* Poland ERM-2 entry seen delayed to 2011
* Poland, Estonia to adopt euro in 2013
* Czechs, Hungary, Latvia, Lithuania to adopt euro in 2014
By Jonathan Cable
LONDON, Aug 12 (Reuters) - It will be 2011 at the earliest before Poland gains membership to the ERM-2 currency grid and another two years before the eastern European nation ditches its zloty currency for the euro, a Reuters poll found.
That new expected date for Warsaw to enter the pre-euro European Exchange Rate Mechanism (ERM2) based on a survey of 31 emerging market experts is one year later than the last Reuters poll of market analysts in April.
Even that date could be postponed as market volatility, a weak currency and high government debt prevent them from joining. Yet the Polish government said just last month it still wanted to join ERM-2 this year.
"Poland could make 2013 but here a combination of government commitment and necessary fiscal adjustment put this target in doubt," said Agata Urbanska, senior emerging markets economist at ING Financial Markets.
Poland, the European Union's largest ex-communist economy, has already raised this year's budget deficit to counter the impact of the global financial crisis and it may rise further yet, leading the International Monetary Fund to call for action.
Along with other criteria, countries seeking euro membership must maintain a government deficit below 3 percent of GDP and the poll found controlling budget deficits and inflation were the biggest hurdles Poland faced before euro adoption.
Once inside ERM-2, a precursor to euro adoption, a candidate country must keep its currency within a trading band of +/- 15 percent around a central parity rate, usually for two years, something which has proved difficult in swinging markets.
"ERM-2 and euro membership will be difficult and more protracted than the market currently expects," said Nigel Rendell at RBC in London.
The poll found it would be 2013 before Estonia adopted the euro and a year later for the Czech Republic, Hungary, Latvia and Lithuania. Bulgaria and Romania are not expected to ditch their currencies until 2015.
These are all unchanged from the April poll.
BALTIC BLUES
As the financial turmoil has battered global markets some policymakers see euro adoption as offering a safer haven than individual widely fluctuating currencies.
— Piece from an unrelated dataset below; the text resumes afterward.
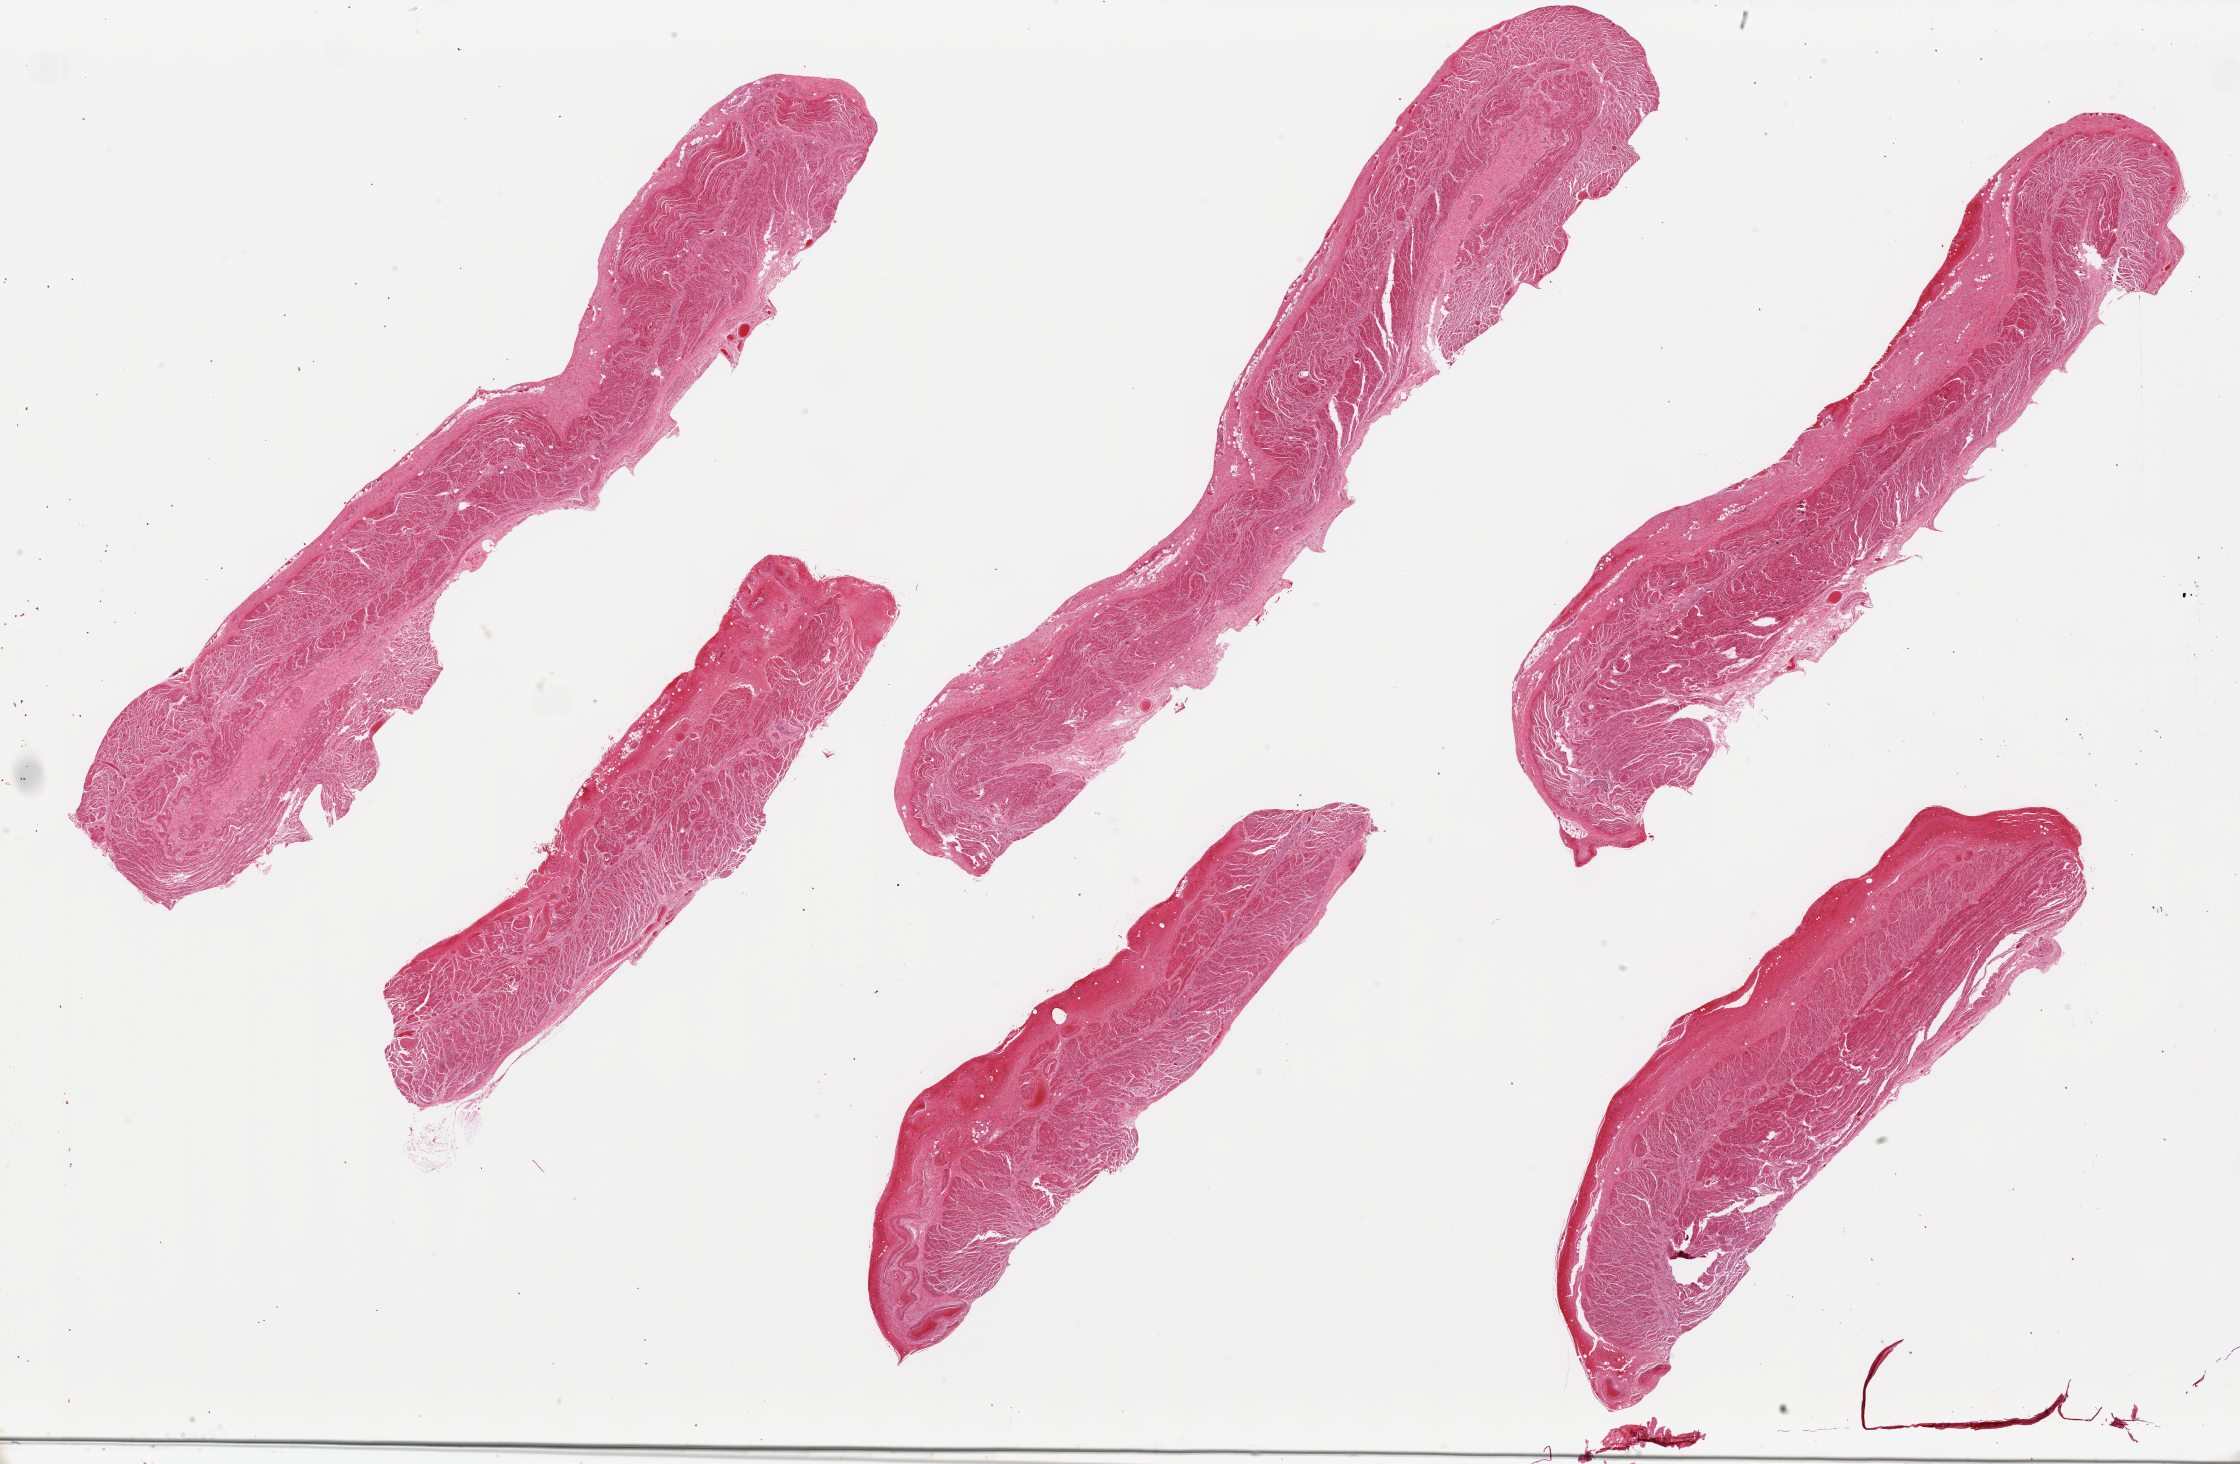
Digitized H&E-stained section, whole scanned area (about 35.4 x 23.2 mm, slide scanned at 20x) shown as a low-resolution overview. PAXgene-fixed, paraffin-embedded tissue. Target tissue: gastroesophageal junction. Donor tissue sample. Donor sex: female.
Review note (as recorded): 6 pieces, all muscualris, good specimens.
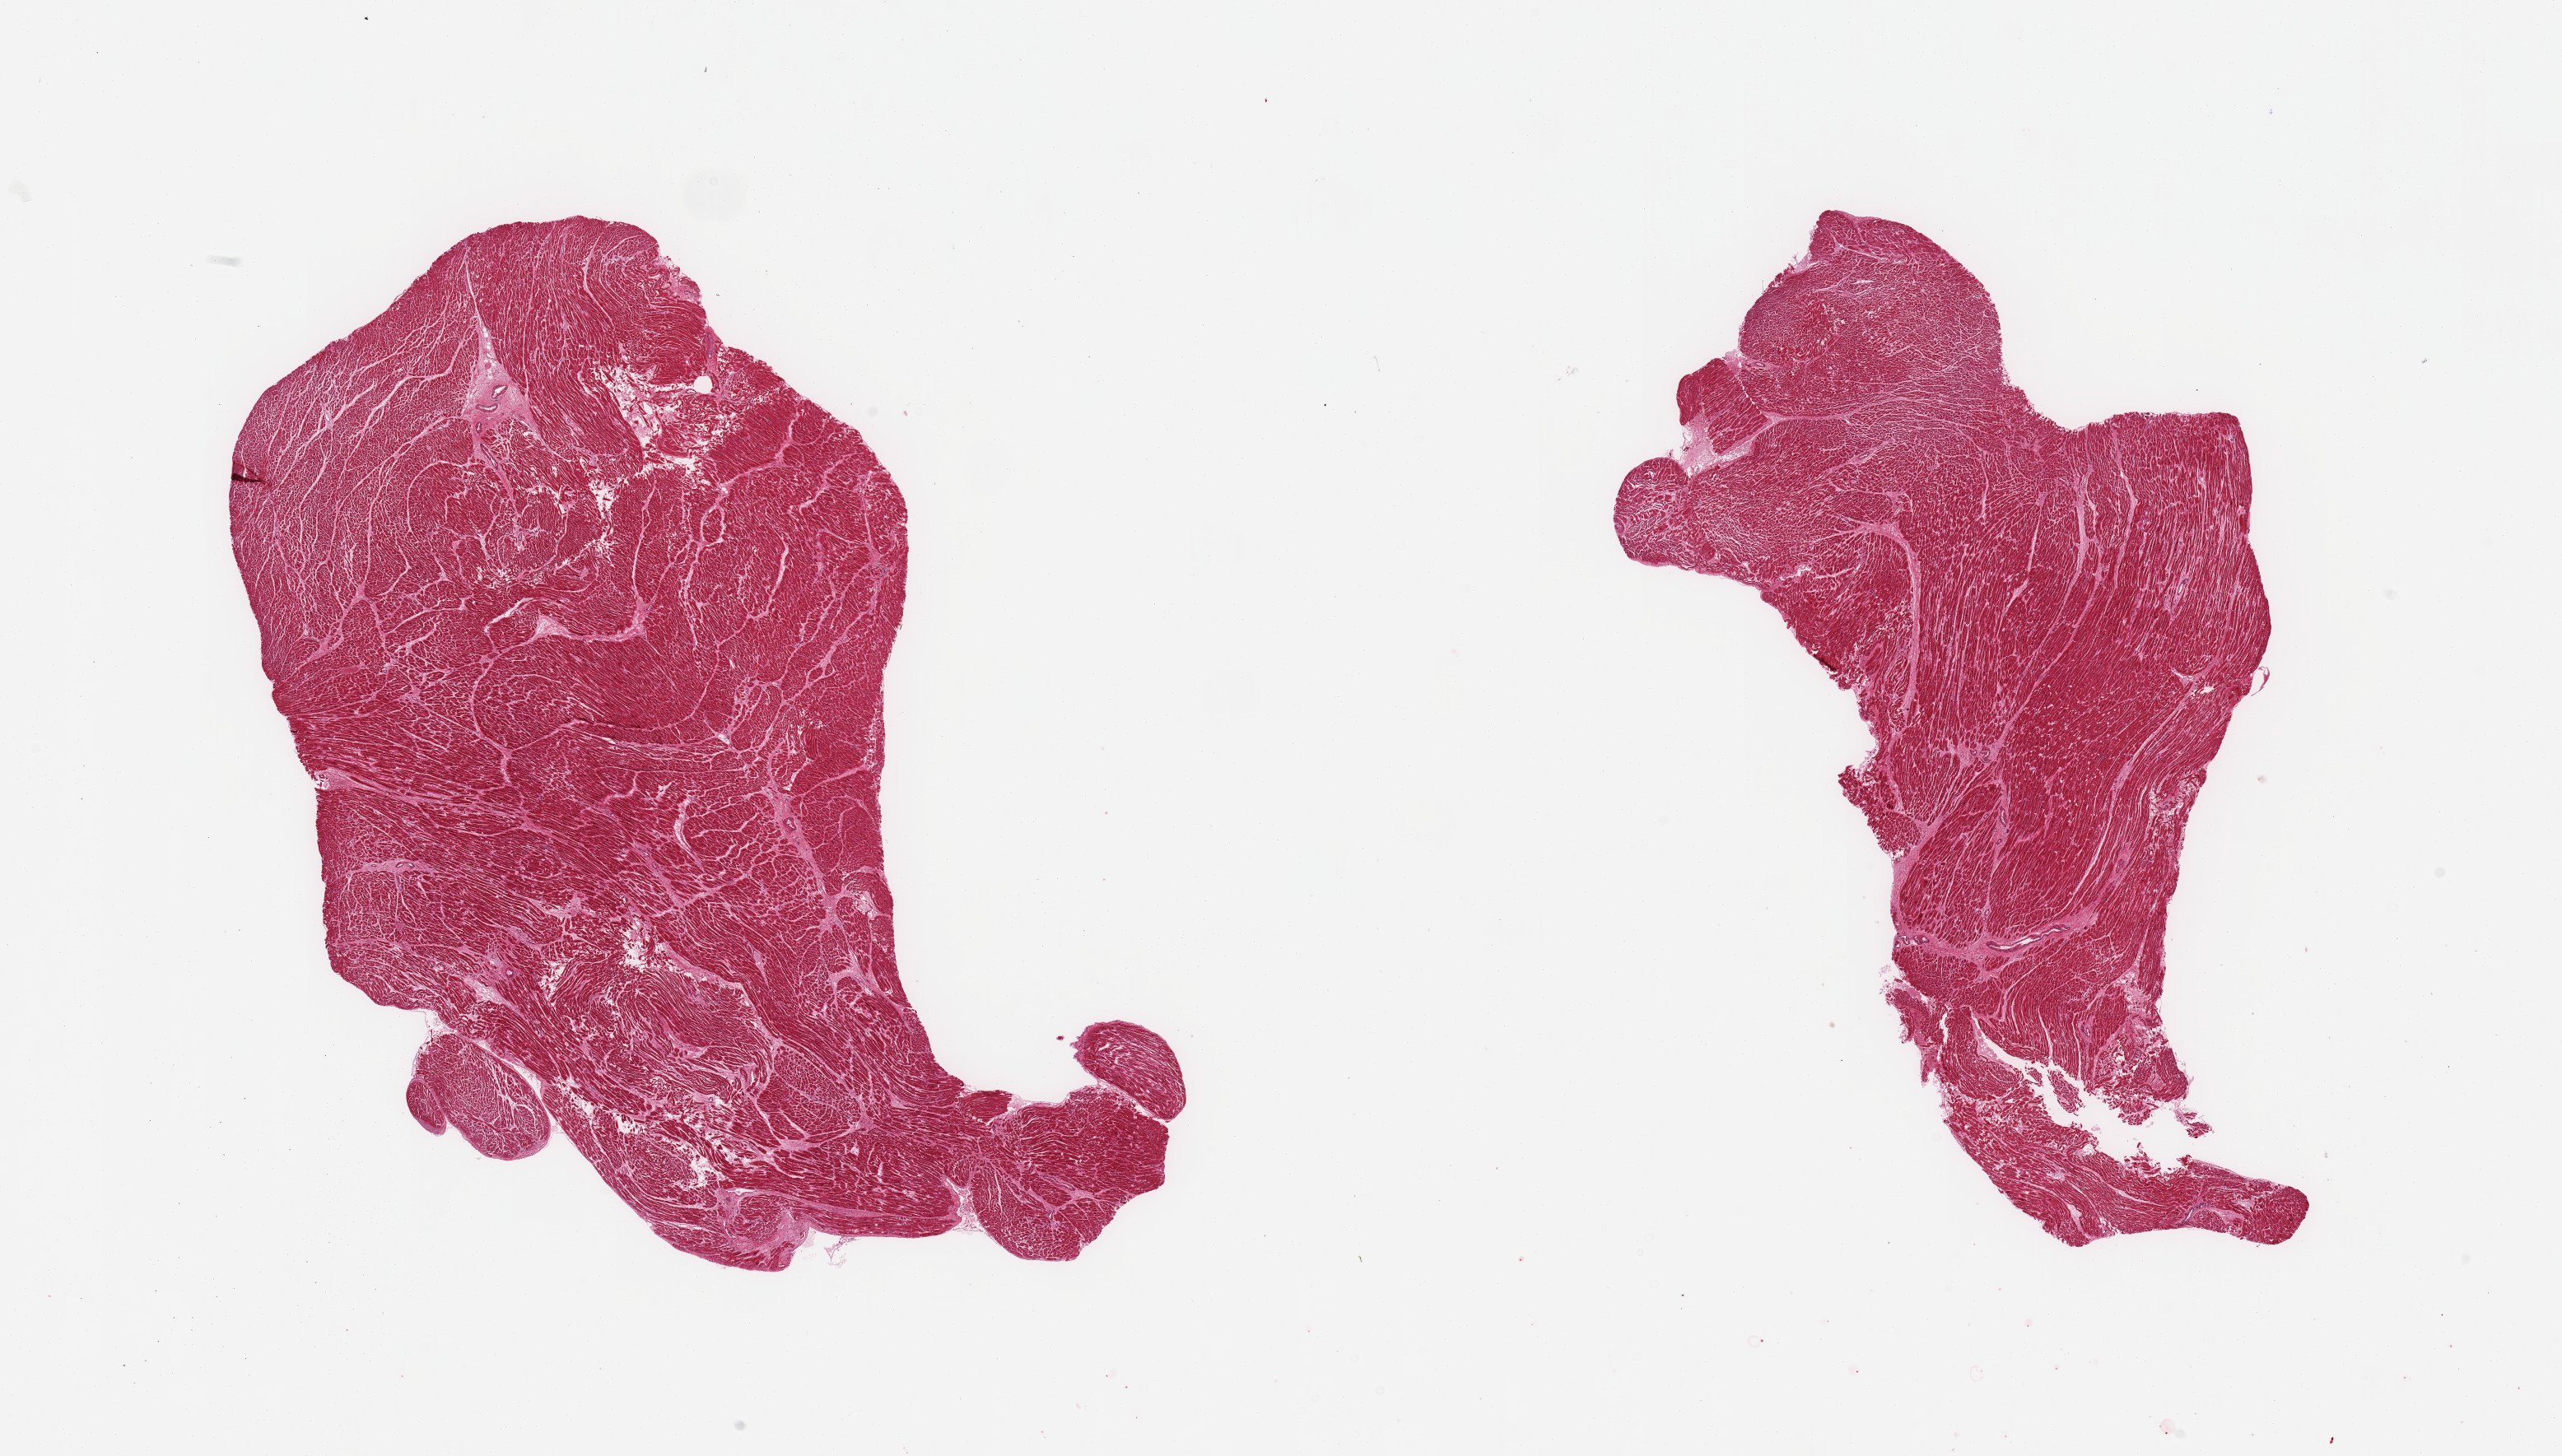
Digitized H&E-stained section, shown as a low-resolution overview of the whole scanned area (about 24.6 x 14.0 mm, acquisition: 20x scan), PAXgene-fixed, paraffin-embedded tissue, sampled site (target tissue): heart, tissue donor sample.
* review note (as recorded): 2 pieces; mild increase in interstitial fibrous tissue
But others, like the Czechs, suggest flexible currencies create a buffer against economic adjustments from outside and can help buoy growth.
With the crisis shifting the main challenge of convergence from inflation to budget deficits that have spiked over the past year, governments will be forced to make spending cuts starting in around 2011 to meet the Maastricht criteria.
But because convergence for some countries is not seen until the middle of next decade, countries like Hungary, Bulgaria, and the Czech Republic may witness two election cycles, opening potential room for further delays if political elites can not muster the political will needed to meet the criteria.
Analysts said other risks included uncertainty over the eventual length of the financial crisis, currency volatility, and a perception of euro zone enlargement fatigue in the West.
Lithuania had been due to adopt the common currency back in 2007 but was forced to abandon its entry due to high inflation and analysts said this was one of the major hurdles still facing the country and was also an issue faced by Bulgaria and Romania.
Latvia, which like Lithuania could see its economy shrink by almost a fifth this year, has already made savage public sector pay and benefits cuts.
But it still needs to cut around another $530 million from its budget next year under an IMF agreement under which it will try to cut its budget deficit to 8.5 percent of GDP, from an estimated 10 percent this year.
Romania said on Tuesday it would curb spending by 5.5 billion lei ($1.8 billion) this year to meet its new budget deficit goal agreed with the IMF, leaving it at 7.3 percent of GDP, still way above the entry criteria level.
Meanwhile, enlargement fatigue among some EU members has delayed expected dates for some prospective members.
While Croatia was seen joining the EU in 2012 the poll found it would be 2016 before Macedonia, Montenegro and Serbia gained entry, with Bosnia joining in 2019 and Albania in 2020.
Turkey was not seen joining the club until 2020 -- but even that is in doubt.
"The accession of Turkey is rather uncertain, even in the long run," said Attila Bartha at Kopint-Tarki in Budapest.
Turkey began membership talks in 2005 but negotiations have stalled amid disputes over penal reforms, human rights and the division of Cyprus.